Page extract -
------------------------
# String Quartet



## Aramis

Segreto di Pulcinella

Full score in attachement, link to Finale playback below


__
https://soundcloud.com/aramistm%2Ftajemnica-poliszynela


----------



## Ukko

Hi, Aramis. Soundcloud uses non-standard plug-ins, which I choose not to download.

Youtube maybe?

I am music score illiterate, so the pdf is no help.


----------



## Aramis

I actually can't access my YouTube account and the only alternative uploading site I dig is soundcloud, so I'm afraid that playback won't be avaiable to hear anywhere else.


----------



## chillowack

This is one of those situations where the computerized sounds (especially in the beginning) are a bit of an impediment to enjoying what sounds like an interesting work. What program did you use to compose it?

In the beginning, it's a sad theme--it sounds like a dirge to me. There are some thought-provoking melancholy-sounding harmonies, and the pizzicato is interesting.

Then, toward the end, it suddenly jumps into a very bouncy, happy-sounding (in a weird way) part.

My overall impression is that your style is original and creative. I could rarely guess where this was going. I would call it an "experimental" style.


----------



## Aramis

Thanks. It's comforting to hear that the work makes impression of original and creative, considering that I was wondering if it's not too neoromantic.



> What program did you use to compose it?


Finale 2008


----------



## HarpsichordConcerto

Aramis is back. Well, well, well.


----------



## Aramis

HarpsichordConcerto said:


> Aramis is back. Well, well, well.


Just to get some feedback on my stupendous quartet, but so far it's not satisfactory (just one sensible comment from chillowack).


----------



## Head_case

Hi there,

interesting experiment. 

At first it sounds like Kate Middleton tripping down the altar. Perhaps it's less modern than I had somehow imagined it might be (given you love of Szymanowski). In any case, it's very listenable like music for a film score.


----------



## HarpsichordConcerto

Aramis said:


> Just to get some feedback on my stupendous quartet, but so far it's not satisfactory (just one sensible comment from chillowack).


Is that your composition, which I missed? Unfortunately, I'm musically illiterate and musically uneducated (in a formal sense). But I have high hopes for it though, as you have done much to promote Polish Romantic music in particular (unlike many other pieces of junk that got posted around here by other banned members displaying their mediocrity; do a quick read in this sub-forum and you will see exactly what I mean and who I'm talking about).


----------



## Aramis

> Perhaps it's less modern than I had somehow imagined it might be (given you love of Szymanowski).


I don't particularly dig his quartets, they are my least favourite works of his so obviously I couldn't be influenced with them.



> Is that your composition, which I missed? Unfortunately, I'm musically illiterate and musically uneducated (in a formal sense).
------------------------
Data entries -

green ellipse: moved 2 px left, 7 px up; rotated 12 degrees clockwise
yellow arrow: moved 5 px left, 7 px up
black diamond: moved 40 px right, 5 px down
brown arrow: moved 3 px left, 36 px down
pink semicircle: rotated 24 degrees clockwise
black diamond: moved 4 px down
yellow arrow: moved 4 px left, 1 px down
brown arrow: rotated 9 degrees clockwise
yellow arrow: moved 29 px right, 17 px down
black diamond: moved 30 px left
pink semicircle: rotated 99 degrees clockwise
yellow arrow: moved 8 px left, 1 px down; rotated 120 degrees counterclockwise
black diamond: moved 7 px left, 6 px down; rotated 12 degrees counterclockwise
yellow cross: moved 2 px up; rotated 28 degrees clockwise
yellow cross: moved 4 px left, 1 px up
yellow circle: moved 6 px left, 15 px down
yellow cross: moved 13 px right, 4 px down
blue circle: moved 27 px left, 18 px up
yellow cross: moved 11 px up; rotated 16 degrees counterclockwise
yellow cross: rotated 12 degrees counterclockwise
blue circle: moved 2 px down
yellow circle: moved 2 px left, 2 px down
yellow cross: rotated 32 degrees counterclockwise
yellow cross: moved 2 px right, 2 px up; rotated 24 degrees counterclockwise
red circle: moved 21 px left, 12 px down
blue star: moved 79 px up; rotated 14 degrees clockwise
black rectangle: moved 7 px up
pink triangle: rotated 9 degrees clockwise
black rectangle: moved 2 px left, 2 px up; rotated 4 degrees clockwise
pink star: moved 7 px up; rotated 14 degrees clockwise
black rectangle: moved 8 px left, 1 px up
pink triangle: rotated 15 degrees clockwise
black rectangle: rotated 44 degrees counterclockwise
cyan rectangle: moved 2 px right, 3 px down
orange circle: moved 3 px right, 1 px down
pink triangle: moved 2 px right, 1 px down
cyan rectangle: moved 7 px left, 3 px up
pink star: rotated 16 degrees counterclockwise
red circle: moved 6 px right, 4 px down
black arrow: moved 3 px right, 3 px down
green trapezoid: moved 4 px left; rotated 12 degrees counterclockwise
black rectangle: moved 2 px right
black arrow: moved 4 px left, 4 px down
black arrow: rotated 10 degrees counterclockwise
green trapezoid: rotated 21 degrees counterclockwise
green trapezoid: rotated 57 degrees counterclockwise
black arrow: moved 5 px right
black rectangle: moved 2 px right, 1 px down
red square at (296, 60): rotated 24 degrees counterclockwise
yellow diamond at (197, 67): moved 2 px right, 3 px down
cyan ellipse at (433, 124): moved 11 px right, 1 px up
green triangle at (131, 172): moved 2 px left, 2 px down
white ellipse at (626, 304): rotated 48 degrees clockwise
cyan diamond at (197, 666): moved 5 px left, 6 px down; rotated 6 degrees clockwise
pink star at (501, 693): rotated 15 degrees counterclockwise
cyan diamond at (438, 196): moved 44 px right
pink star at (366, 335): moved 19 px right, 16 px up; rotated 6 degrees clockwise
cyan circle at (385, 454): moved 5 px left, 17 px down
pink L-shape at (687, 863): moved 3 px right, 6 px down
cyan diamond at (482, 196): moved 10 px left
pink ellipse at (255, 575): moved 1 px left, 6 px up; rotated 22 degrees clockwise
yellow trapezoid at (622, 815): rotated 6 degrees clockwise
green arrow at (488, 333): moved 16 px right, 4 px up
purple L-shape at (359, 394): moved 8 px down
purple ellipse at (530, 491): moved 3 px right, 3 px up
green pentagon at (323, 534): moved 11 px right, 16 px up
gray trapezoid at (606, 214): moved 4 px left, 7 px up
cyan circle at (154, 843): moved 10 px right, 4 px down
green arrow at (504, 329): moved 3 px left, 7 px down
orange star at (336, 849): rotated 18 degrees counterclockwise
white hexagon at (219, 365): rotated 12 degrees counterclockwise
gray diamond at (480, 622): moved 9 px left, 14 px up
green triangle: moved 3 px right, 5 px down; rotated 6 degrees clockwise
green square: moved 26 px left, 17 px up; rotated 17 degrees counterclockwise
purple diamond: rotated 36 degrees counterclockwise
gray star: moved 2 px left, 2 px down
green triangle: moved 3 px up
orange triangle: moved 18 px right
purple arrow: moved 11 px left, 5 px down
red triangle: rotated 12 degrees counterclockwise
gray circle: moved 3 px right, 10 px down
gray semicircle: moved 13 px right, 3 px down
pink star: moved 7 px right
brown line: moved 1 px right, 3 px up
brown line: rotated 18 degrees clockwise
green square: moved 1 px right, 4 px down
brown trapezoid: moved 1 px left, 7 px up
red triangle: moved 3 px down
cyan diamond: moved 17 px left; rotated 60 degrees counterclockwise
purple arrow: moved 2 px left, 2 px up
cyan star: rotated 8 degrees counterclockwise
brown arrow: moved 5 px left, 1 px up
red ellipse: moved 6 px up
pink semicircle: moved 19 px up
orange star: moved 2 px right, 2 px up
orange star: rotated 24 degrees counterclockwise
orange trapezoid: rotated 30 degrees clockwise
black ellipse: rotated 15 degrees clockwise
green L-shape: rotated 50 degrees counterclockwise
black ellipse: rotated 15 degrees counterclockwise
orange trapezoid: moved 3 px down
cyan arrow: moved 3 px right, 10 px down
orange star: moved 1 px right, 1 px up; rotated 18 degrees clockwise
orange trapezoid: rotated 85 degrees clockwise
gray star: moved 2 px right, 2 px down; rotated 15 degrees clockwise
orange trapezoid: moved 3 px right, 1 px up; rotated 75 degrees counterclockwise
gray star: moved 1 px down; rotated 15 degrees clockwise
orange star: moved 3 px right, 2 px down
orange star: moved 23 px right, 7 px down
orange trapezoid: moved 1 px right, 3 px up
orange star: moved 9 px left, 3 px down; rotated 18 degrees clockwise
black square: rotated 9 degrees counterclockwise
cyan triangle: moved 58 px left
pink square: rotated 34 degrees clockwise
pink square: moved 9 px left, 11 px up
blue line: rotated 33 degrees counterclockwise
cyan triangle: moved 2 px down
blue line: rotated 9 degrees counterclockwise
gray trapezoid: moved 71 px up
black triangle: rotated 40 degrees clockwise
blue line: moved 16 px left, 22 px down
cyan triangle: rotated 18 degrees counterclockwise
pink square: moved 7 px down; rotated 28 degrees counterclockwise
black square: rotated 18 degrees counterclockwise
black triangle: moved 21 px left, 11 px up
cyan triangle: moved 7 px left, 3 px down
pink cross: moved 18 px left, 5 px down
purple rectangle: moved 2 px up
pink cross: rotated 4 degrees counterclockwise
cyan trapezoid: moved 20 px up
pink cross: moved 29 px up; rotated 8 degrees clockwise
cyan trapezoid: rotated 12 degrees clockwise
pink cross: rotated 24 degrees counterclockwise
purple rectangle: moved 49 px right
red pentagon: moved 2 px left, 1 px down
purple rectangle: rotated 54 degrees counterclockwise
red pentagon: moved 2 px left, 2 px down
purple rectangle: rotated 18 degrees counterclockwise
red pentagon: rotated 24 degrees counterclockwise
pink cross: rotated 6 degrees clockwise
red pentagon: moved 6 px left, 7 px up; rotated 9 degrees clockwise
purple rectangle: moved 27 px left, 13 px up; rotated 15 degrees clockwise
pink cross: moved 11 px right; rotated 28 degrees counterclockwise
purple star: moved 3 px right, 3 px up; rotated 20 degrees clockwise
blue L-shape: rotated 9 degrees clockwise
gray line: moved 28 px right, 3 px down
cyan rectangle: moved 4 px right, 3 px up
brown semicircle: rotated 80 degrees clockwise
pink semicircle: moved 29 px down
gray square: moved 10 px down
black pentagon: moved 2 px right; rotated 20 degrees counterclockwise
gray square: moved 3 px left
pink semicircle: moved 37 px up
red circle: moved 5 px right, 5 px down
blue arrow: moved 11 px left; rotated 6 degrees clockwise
------------------------
Given task - Rewrite the passage of the string quartet thread from "## chillowack" to "pizzicato is interesting.", replacing "dirge" with "lament".

Exercise result -
## chillowack

This is one of those situations where the computerized sounds (especially in the beginning) are a bit of an impediment to enjoying what sounds like an interesting work. What program did you use to compose it?

In the beginning, it's a sad theme--it sounds like a lament to me. There are some thought-provoking melancholy-sounding harmonies, and the pizzicato is interesting.